I’m evaluating MongoDB change stream or trigger for supporting auditing. Any changes to the database MUST be logged into an audit history collection. How reliable is it if using change streams or Atlas triggers to log changes to the audit history? In what circumstances it may cause data loss such that committed data changes would not able to be logged?
In terms of change stream, it should be very reliable. It works using the oplog as a data source.
In terms of Atlas triggers, it also should fire when specified.
In my opinion, I would encourage you to test both solutions thoroughly with your workload. If you find that there are missing events, you should definitely report it as a possible bug.
If the operation identified by the resume token passed to the
startAfteroption has already dropped off the oplog,
db.collection.watch()cannot resume the change stream.
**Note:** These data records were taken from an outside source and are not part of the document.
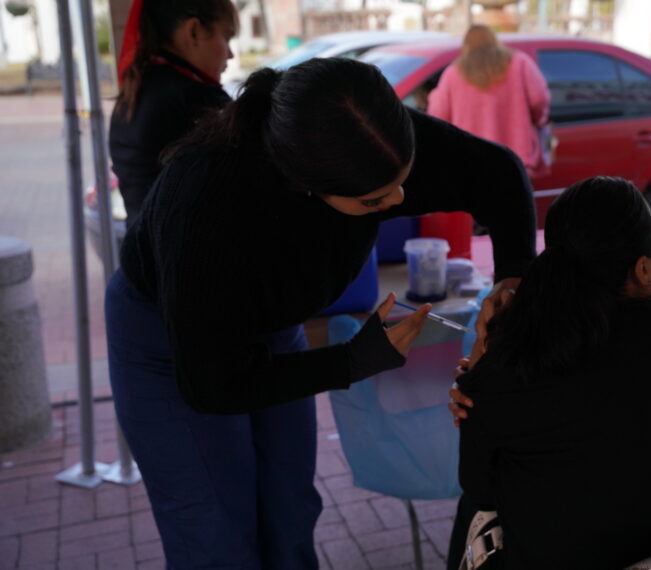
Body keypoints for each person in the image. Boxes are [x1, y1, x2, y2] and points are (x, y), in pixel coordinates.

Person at [105, 57, 536, 568]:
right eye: (377, 200)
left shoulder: (368, 138)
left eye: (404, 181)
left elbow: (500, 174)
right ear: (308, 186)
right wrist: (351, 362)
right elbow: (211, 384)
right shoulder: (205, 210)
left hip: (270, 322)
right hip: (169, 340)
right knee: (214, 531)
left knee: (290, 507)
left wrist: (514, 284)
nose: (398, 199)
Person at [448, 177, 651, 569]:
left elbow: (481, 489)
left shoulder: (510, 359)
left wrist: (481, 370)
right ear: (642, 268)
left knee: (476, 511)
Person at [110, 0, 237, 227]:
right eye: (226, 38)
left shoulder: (134, 91)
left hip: (140, 253)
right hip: (187, 256)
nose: (231, 54)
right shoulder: (197, 99)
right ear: (194, 31)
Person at [428, 25, 551, 179]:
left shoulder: (453, 73)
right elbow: (539, 98)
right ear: (494, 40)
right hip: (516, 159)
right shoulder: (520, 63)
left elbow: (437, 116)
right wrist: (538, 120)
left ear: (466, 45)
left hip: (470, 161)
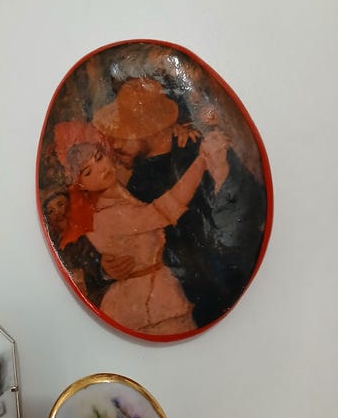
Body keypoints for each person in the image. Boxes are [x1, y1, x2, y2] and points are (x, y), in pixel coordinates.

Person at [92, 78, 267, 326]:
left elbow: (251, 209)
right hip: (179, 302)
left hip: (228, 298)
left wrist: (221, 174)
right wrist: (108, 266)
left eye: (124, 132)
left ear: (149, 128)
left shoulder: (204, 149)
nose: (116, 143)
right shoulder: (137, 181)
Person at [52, 121, 223, 336]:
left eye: (99, 158)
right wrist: (201, 162)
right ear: (81, 184)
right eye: (88, 172)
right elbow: (164, 210)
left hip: (160, 289)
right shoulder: (105, 216)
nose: (100, 169)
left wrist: (179, 134)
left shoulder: (126, 191)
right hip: (141, 305)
So it is theoretically possible to lose events since opLogs are not persisted forever. For example, your change stream connection is broken and before you get a chance to reestablish it, the oplog is gone in the too busy server.
Correct, but this is not the issue of change stream or Atlas triggers. This basically means that the oplog was not sized correctly for the workload, or if it does, there was a catastrophic issue that went unresolved for a long time, enough time until the oplog gets rolled over. At this point, the whole replica set would have issues, not only the change stream
that’s a fair enough point.
But I would personally prefer ingesting the change stream event to a message queue (e.g. kafka) and set up consumers on the other end of the queue. (and look like mongodb already has its support)
By doing this, the event will not be lost before the application processes it, and the “change stream traffic” will never swamp the observer side (imagine there are too many events and the simple change stream cursor from mongo shell is not able to catch up with it)
Thank you all for the great suggestions!